Ma anche in un tale contesto esistono degli interventi politico-economici che potrebbero fin d’ora incidere profondamente soprattutto su quelle regioni che dimostrano di essere meno efficienti e “più parassite”? Secondo Ricolfi “nell’immediato non si può fare molto e bene, perché mancano i dati e gli studi analitici necessari per pilotare il cambiamento. Nel frattempo un pacchetto di misure efficace potrebbe passare dall’affidamento all’Agenzia delle Entrate, cioè al fisco, di obiettivi rigorosamente territoriali, cominciando a recuperare evasione nelle regioni e nelle province dove il fenomeno è più diffuso (Calabria, Sicilia, Campania) assieme alla possibilità di trasformare tutto il recupero di evasione fiscale in minori tasse sulle imprese e sul lavoro (abbattimento delle aliquote societarie e del cuneo fiscale). Abbandonando inoltre i tagli lineari alla spesa pubblica per renderli proporzionali al tasso di spreco di ogni territorio. Ma anche usare i risparmi di spesa per completare lo stato sociale: asili nido, ammortizzatori sociali automatici, sostegno ai poveri e ai non autosufficienti. Per completare il quadro basterebbe istituire tre tasse automatiche, proprie rispettivamente di Regioni, Province e Comuni, che scattano alla fine di ogni anno e ripianano interamente l’eventuale aumento del deficit (segnalando così ai cittadini chi ha mal amministrato il denaro pubblico)”.

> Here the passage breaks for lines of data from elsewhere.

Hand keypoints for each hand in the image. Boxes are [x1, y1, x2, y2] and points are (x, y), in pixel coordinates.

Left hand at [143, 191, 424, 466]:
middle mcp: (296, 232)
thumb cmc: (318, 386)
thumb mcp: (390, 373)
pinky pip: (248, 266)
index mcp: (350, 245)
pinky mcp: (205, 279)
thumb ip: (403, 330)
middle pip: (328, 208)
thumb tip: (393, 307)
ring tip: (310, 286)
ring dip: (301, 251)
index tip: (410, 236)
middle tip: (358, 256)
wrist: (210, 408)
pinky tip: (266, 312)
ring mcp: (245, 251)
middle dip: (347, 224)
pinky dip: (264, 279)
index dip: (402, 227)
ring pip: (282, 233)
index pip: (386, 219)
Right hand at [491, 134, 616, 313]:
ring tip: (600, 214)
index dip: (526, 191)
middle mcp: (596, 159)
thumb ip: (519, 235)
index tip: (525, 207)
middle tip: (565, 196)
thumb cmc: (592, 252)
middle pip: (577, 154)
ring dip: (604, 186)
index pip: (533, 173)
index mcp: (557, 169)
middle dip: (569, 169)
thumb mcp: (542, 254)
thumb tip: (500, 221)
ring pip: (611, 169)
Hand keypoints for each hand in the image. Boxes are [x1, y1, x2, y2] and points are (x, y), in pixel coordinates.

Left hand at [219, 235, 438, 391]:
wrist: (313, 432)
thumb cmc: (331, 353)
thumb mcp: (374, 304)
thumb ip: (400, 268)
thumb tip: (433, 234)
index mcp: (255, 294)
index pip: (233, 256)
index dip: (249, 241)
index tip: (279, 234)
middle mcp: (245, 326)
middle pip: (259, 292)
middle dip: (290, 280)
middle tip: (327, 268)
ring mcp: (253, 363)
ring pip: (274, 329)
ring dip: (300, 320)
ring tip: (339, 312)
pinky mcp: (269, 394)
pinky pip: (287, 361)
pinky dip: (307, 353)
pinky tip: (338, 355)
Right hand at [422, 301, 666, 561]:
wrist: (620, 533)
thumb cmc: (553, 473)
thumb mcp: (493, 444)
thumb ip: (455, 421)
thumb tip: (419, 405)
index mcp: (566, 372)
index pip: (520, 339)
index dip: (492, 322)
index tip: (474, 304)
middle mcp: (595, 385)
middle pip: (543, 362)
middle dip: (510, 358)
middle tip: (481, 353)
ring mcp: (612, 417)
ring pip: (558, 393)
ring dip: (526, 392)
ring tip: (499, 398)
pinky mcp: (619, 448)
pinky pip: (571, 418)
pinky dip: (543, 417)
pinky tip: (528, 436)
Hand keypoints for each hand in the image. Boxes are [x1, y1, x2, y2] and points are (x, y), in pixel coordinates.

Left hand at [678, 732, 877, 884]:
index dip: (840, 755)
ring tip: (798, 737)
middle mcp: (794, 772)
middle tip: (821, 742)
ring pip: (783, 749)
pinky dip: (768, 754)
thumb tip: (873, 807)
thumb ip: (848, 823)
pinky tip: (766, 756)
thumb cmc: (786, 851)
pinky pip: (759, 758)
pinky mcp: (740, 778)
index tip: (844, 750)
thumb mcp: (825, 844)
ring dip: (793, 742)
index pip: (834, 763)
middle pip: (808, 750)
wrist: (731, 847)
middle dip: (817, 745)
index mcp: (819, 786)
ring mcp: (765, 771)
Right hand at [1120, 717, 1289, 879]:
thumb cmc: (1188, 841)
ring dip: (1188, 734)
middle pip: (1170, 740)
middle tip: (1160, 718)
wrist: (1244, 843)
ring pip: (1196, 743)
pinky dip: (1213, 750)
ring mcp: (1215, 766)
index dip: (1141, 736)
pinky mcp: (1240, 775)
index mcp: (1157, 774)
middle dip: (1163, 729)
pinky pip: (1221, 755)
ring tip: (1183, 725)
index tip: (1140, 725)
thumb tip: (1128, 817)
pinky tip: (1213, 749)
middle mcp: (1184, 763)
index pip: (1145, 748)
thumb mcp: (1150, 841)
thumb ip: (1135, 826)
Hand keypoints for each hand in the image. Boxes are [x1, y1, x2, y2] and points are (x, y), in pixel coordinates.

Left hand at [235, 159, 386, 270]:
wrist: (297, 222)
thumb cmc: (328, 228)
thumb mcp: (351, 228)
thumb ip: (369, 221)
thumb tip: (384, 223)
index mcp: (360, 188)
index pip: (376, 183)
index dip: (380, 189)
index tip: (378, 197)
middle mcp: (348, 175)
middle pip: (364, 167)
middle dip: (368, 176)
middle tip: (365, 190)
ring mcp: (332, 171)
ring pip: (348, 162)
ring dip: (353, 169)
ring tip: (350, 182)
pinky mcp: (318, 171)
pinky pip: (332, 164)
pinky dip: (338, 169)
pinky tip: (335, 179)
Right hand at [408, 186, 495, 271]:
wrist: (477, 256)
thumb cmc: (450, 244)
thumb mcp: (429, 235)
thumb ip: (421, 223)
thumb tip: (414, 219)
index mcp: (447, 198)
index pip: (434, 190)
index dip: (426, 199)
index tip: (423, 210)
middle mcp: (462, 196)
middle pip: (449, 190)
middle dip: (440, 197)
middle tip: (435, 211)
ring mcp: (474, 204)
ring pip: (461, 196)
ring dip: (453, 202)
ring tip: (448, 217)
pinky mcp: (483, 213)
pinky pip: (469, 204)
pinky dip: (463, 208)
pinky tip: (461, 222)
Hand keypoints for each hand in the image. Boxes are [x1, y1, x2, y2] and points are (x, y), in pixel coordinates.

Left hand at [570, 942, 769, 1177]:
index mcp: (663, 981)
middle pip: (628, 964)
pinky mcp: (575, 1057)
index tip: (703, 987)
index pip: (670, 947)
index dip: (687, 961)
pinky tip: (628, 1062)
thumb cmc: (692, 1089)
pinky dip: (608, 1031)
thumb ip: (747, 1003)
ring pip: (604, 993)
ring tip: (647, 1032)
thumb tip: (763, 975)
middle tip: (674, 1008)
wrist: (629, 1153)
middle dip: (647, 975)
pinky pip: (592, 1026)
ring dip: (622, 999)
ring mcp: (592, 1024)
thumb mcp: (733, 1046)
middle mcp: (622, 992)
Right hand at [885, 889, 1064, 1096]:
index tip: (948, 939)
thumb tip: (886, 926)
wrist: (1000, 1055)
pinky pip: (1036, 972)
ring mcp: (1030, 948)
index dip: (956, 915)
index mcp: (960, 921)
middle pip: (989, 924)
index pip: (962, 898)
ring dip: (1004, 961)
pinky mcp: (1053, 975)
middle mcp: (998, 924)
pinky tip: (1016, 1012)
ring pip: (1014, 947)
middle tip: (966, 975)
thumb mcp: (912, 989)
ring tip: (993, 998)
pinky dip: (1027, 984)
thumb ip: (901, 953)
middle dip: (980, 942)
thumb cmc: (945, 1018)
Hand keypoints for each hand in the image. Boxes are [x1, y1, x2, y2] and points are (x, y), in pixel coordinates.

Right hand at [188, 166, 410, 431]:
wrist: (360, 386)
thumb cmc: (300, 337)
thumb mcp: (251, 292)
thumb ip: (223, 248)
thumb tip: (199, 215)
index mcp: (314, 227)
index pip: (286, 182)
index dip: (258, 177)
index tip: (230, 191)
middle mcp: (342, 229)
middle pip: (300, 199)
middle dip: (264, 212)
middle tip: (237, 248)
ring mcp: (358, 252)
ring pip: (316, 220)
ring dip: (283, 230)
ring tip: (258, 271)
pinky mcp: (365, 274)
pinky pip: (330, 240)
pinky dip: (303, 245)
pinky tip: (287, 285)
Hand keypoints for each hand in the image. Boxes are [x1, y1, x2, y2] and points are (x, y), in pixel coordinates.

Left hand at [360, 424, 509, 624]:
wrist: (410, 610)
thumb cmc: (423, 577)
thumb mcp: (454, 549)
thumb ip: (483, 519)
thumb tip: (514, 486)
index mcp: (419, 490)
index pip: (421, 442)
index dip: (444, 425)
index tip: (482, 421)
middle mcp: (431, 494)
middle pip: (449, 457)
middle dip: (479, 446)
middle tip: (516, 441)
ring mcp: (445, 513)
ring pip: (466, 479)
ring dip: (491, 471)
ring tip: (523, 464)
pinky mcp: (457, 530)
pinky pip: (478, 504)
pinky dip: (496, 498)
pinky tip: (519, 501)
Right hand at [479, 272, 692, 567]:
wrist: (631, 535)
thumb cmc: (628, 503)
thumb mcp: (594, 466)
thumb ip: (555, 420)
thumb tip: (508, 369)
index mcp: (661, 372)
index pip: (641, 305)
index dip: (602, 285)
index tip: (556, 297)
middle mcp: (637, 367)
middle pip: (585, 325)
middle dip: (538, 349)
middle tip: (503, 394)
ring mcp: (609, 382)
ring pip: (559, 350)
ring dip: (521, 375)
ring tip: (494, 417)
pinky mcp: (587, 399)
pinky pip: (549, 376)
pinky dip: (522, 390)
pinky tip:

Le linee di intervento alle quali si potrebbe iniziare a lavorare fin d’ora sono pertanto molteplici e potrebbero concretamente ridisegnare l’assetto istituzionale italiano in termini più efficientisti e meritocratici, liberando maggiori risorse per i più virtuosi e responsabilizzando con severe sanzioni gli amministratori meno diligenti. Alla luce di ciò viene spontaneo chiedersi se si possa intravedere all’orizzonte la possibilità che l’Italia si avvii in tempi ragionevoli verso una forma di federalismo ordinata e ben funzionante. “No, tenderei ad escluderlo – conclude il professor Ricolfi -. Come pare dicesse Mussolini, governare gli italiani non è difficile, è inutile”. Forti di questa chiusa, a noi viene spontaneo ricordare come una società non meritocratica – in cui una parte di essa tende a dissipare quanto prodotto da un’altra e in cui ci si organizza sistematicamente in consorterie e familismi di varia natura – sia innanzitutto una società schiava delle forme in cui si costituisce il potere. Ritorna alla mente quindi un’altra citazione, forse del giornalista che meglio di tutti seppe cogliere vizi e virtù dell’italica gente, Indro Montanelli, secondo il quale “la schiavitù, in molti casi, non è una violenza dei padroni, ma una tentazione dei servi”. Buonanotte Italia.
Devo dire che non si può che concordare con le sue idee in tema di federalismo, fiscale e non.